Дружный хохот раздался в остывающем воздухе и взметнул искры костра. Даже Йонард криво улыбнулся: притча о жадном купце и хитром ювелире показалась ему забавной, и он повторил ее про себя, чтобы при случае рассказать кое-кому в Эраке. Его подозрения стали мало-помалу затихать. Он уже не помнил, что недавно смотрел на купца из Ашкелона как на разбойника, если не на кого похуже. И, широко улыбаясь, Йонард спросил, подражая Ашаду:
– Почтенный, а не знаешь ли ты некоего Керама?
Брови Патмарка взметнулись в изумлении:
– Кто из купцов, ведущих караваны по этой дороге, не знает про Керама? – ответил он, словно бы нехотя. – Слышали о нем все. Некоторые даже видели. А кое-кто из тех, кто видел, даже живой ушел. Говорят, сам он – юноша не злой, но люди его – сущее отребье.
– Твоя правда, почтенный, – перебил Йонард, – действительно отребье. Которое доброго слова не стоит. Но предводитель их и в самом деле неплох. Хотел бы я знать, так ли он ловок со своими ножами, как об этом говорят.
Патмарк вопросительно посмотрел, но не на Йонарда, а на Зикха. И тот едва заметно кивнул головой, словно подтверждая какую-то догадку купца из Ашкелона. Погруженный в свои мысли, Йонард этого не заметил.
Они проснулись с рассветом. Сухая утренняя прохлада бодрила. Ветер тоже проснулся и звал в путь. У колодца возникла неизбежная толчея: поили лошадей и верблюдов, пили сами, наполняли водой бурдюки. Погонщики навьючивали животных, покрикивая на своем гортанном, малопонятном наречии. Впрочем, верблюды и лошади их понимали. Тех верблюдов, которые не хотели вставать, приходилось поднимать пинками. Колодец оказался вычерпан до самого дна. Йонард подумал, что пройдет немало времени, прежде чем он снова наполнится водой и сможет утолить жажду тех, кто идет за ними. Но сейчас его беспокоило другое.
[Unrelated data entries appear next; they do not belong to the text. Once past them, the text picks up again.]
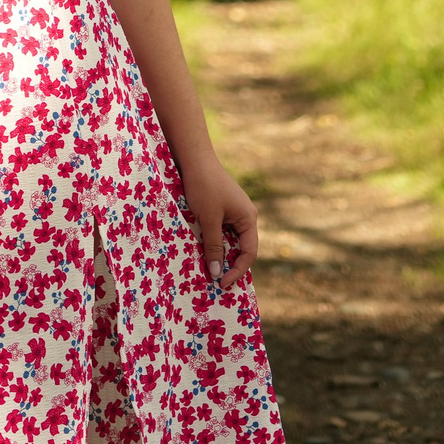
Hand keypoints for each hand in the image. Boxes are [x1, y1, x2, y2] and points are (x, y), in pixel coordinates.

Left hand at [183, 160, 258, 290]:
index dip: (237, 270)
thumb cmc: (204, 187)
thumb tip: (217, 273)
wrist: (194, 159)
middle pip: (241, 248)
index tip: (222, 283)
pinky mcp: (221, 208)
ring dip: (219, 254)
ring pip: (229, 240)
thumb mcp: (209, 220)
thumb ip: (214, 246)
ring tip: (207, 269)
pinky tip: (202, 250)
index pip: (249, 252)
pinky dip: (213, 242)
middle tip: (215, 281)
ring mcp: (233, 212)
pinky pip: (221, 231)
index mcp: (248, 218)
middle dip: (229, 264)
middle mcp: (244, 216)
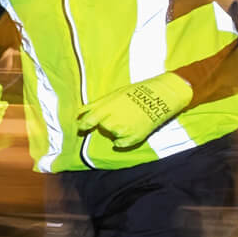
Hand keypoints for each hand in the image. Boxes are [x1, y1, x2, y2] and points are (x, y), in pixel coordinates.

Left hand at [76, 72, 191, 149]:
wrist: (160, 97)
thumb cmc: (134, 92)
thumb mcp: (112, 95)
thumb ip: (93, 105)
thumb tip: (77, 114)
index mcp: (106, 109)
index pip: (87, 122)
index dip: (83, 125)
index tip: (81, 127)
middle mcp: (113, 121)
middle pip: (102, 127)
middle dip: (106, 122)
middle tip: (118, 114)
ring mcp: (123, 131)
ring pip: (111, 135)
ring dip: (115, 129)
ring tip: (126, 119)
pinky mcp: (134, 138)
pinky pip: (121, 144)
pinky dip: (121, 140)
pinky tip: (128, 130)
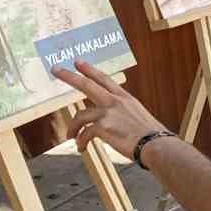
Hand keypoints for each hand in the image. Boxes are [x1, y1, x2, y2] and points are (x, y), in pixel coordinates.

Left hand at [53, 60, 168, 160]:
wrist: (155, 145)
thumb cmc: (151, 136)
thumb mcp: (139, 117)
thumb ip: (124, 115)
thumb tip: (116, 122)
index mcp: (124, 98)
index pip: (104, 79)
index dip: (90, 70)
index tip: (78, 62)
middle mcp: (115, 102)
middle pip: (87, 84)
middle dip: (69, 76)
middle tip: (55, 69)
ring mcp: (108, 113)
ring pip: (80, 115)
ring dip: (73, 128)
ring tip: (71, 137)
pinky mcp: (103, 127)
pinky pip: (85, 134)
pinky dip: (81, 141)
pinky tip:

Утром выяснилось, что Патмарк не прочь «сократить путь» и для этого желает присоединиться к каравану Ашада и Зикха. Разумеется, услуги Йонарда будут оплачены, пусть доблестный воин не сомневается. Йонард и не сомневался. В Эраке он сумел бы получить с Патмарка все, что ему причиталось. Не больше, разумеется, но и не меньше. Но Йонард весьма сомневался, что они доберутся до Эрака. Будь у Патмарка верблюды, объяснение выглядело бы вполне правдоподобно. Но лошади, двигаясь по проторенной караванной тропе, вполне могли достичь Эрака вровень, а то и раньше верблюдов, идущих напрямик. Идя же в одном, общем караване, Патмарку поневоле пришлось бы придерживать своих скакунов, приноравливаясь к медлительности кораблей пустыни. И, вдобавок, Йонард не был уверен, что лошади Патмарка выдержат такой переход, до Зверя им было ой как далеко! Но Патмарка это, казалось, не беспокоило и Йонарду не оставалось ничего иного, как примириться с присутствием подозрительного купца и удвоить бдительность. Палевого цвета клочковатый верблюд Ашада полностью разделяя мнение проводника и подозрительно косясь в сторону лошадей, неспешно встал и, гордо выбрасывая свои лохматые ноги с широкими копытами, уверенно повернул на восход. Следом за ним потянулись другие верблюды с поклажей и всадниками, сзади пристроились лошади и, вытянувшись в цепочку, подобно гигантской пестрой змее, караван углубился в пески.